The NY Times story yesterday on the high-speed rail project hits the well-known high and low notes about the project, but it's much too short to do the subject justice.
The LA Times---not surprisingly, since it's a California paper---has long had the best coverage of the dumb project, with Ralph Vartabedian writing the stories.
I enjoy scanning the comments to his stories. A sampler from his latest about an unconvincing HSR Authority computer simulation that shows the system will, as promised, be able to travel between LA and SF in 2 hours and 40 minutes:
I calculate that I could drive from San Diego to Los Angeles in one hour. Of course, that assumes that there are no other cars on the road and no cops to stop me....

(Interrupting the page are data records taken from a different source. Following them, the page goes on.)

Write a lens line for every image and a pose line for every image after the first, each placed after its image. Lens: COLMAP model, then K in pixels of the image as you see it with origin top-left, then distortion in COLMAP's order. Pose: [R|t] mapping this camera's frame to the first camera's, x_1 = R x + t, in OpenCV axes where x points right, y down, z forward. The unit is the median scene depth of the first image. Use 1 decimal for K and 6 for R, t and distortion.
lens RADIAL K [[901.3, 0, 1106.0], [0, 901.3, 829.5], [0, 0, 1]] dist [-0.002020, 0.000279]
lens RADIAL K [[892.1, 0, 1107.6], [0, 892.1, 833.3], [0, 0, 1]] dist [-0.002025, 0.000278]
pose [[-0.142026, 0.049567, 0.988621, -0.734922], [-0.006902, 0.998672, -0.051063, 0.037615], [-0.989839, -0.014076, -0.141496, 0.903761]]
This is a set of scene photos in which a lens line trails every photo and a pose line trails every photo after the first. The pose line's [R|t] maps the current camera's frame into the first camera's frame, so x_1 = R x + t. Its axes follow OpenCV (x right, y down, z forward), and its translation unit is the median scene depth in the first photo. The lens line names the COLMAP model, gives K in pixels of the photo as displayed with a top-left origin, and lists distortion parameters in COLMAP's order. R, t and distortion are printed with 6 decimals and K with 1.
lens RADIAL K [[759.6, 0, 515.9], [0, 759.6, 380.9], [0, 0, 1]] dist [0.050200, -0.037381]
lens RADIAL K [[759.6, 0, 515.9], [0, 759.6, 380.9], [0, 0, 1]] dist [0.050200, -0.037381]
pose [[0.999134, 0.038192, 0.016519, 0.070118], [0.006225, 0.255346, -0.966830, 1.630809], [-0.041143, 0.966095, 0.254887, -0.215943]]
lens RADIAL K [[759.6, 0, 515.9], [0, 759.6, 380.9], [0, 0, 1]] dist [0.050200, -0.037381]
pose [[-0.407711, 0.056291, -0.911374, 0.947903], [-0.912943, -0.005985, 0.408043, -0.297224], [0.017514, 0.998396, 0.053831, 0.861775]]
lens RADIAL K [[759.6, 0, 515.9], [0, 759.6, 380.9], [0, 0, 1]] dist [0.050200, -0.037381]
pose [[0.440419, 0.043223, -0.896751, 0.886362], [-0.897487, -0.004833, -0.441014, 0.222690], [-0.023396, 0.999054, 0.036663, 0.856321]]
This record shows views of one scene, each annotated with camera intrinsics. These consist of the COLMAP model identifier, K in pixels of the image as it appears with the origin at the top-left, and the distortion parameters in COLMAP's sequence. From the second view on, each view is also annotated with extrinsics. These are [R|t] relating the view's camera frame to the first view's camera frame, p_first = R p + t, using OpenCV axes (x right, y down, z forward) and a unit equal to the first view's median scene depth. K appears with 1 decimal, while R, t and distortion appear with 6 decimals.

I have lived in Los Angeles most of my life. In all those years, I have never once heard anyone complain that they can't get to San Francisco fast enough. There are literally dozens of flights every single day between our regional airports and the Bay area; they are fast and inexpensive. In addition, if we need greater capacity, they can always add more planes. I am a big fan of Governor Brown, but this "high-speed-some-of-the-time" train, born of Europe-envy, shredding its way across our state is a ridiculous waste of taxpayer money, period....
By the the time HSR is finished in the late 2030s (it will never meet the 2033 completion estimate of today) an entirely different technology will dominate the landscape--electric autonomous cars, which will be able to drive non-stop highway speeds of 100-150 mph utilizing inter-vehicle communication and smart infrastructure. The California voters of 2008 voted on technology that will be obsolete by the time it's completed. Nobody is going to spend $200 on a train ticket when they can get a private car at half the price to go the distance in the same time or faster....
This article, implies that the train is taking a direct route to S.F. It will actually go through cities like Bakersfield, Merced, Fresno and other highly desirable tourist destinations (tongue in cheek). Every stop will add time to the trip. Loading and unloading passengers takes time. At the end of the day, the only happy people will be the terrorists, as they see the train as the best target one could dream for. The trains and the route will have to be patrolled and monitored, 24/7 at a very high cost....
Sure, people are going to get out of their autonomous cars (which we will have by the time this thing runs)? Not a chance. I can sleep the entire way in my car, and I don't have go to a train station hauling around luggage. Since I am in my car, it's not getting broken into by some Prop 47 loser at the train station. I don't have to worry about getting knifed to death by a Prop. 57 homeless person (five deaths in one week at BART). I don't have to sit next to some smelly slob. I can have the temperature of my car exactly the way I want it, and listen to music or talk radio without headphones. And when I get there, I have my car. I don't have to go to some other train or bus, or stand in line at a rental car counter....
Why is this "Browndoggle" still around? It is a waste of taxpayers money. They should use the money collected to repair roads, highways and bridges. If I want to get to San Francisco or anyplace north of here, I'll take a plane. I'll get there faster and with less hassle, since the plane won't be stopping every few miles to pick up passengers. BTW, if this thing was built, there would still be security screening like they have at airports!!!
Well, not only will it take longer, but the cost of each trip has to be supplemented by taxpayer funds. Why is it that government led projects never come in on budget or time? Stop wasting any more money on this boondoggle or train to nowhere and invest in something that will actually work....
Rob's comment:
According to the authorizing legislation voters passed in 2008, Prop. 1A promised voters that there will be no taxpayer subsidy to operate the system if/when it's ever built. From the Community Coalition on High-Speed Rail:
CHSRA could choose to meet the strictures of AB3034 and not require a subsidy. It’s a simple formula: charge passengers the fares that will fully cover realistic O&M[operation and maintenance] costs. That choice would violate the promise to 2008’s Prop1A voters to transport them one way between LA to San Francisco for “about $50,” and it would probably put the HSR train out of competition with airline fares. But it would avoid eternal subsidies.
What might an unsubsidized, one-way inter-metropolis fare be? Based on analyses in Section 2 and international HSR operators’ experience, a one-way LA-SF fare would be around $200, about 50¢ per passenger mile (PPM); more than double CHSRA’s present estimated PPM fare of 22¢ PPM. If CHSRA’s O&M expenses reflected Acela Express’s NY-Washington experience, the one-way fare would be nearly $340, at 90¢ per passenger mile, nearly that of Japan’s Shinkansen PPM charge.
More on the tunnel issue: To complete the LA to SF project, 15 miles of tunnel under the Pacheco Pass, and 30 miles of tunnel under the Tehacapi and San Gabriel Mountains have to be built! It's not going to happen and it shouldn't.
Gavin Newsom will be our next governor. He's flip-flopped on this issue, but we can only hope he'll be a statesman and kill this financially ruinous project like he was on the homeless issue in San Francisco in 2002/2003.
Or maybe the coming recession, described in a recent SF Weekly, will force the state to kill the project---or provide Governor Newsom with a good reason to do it.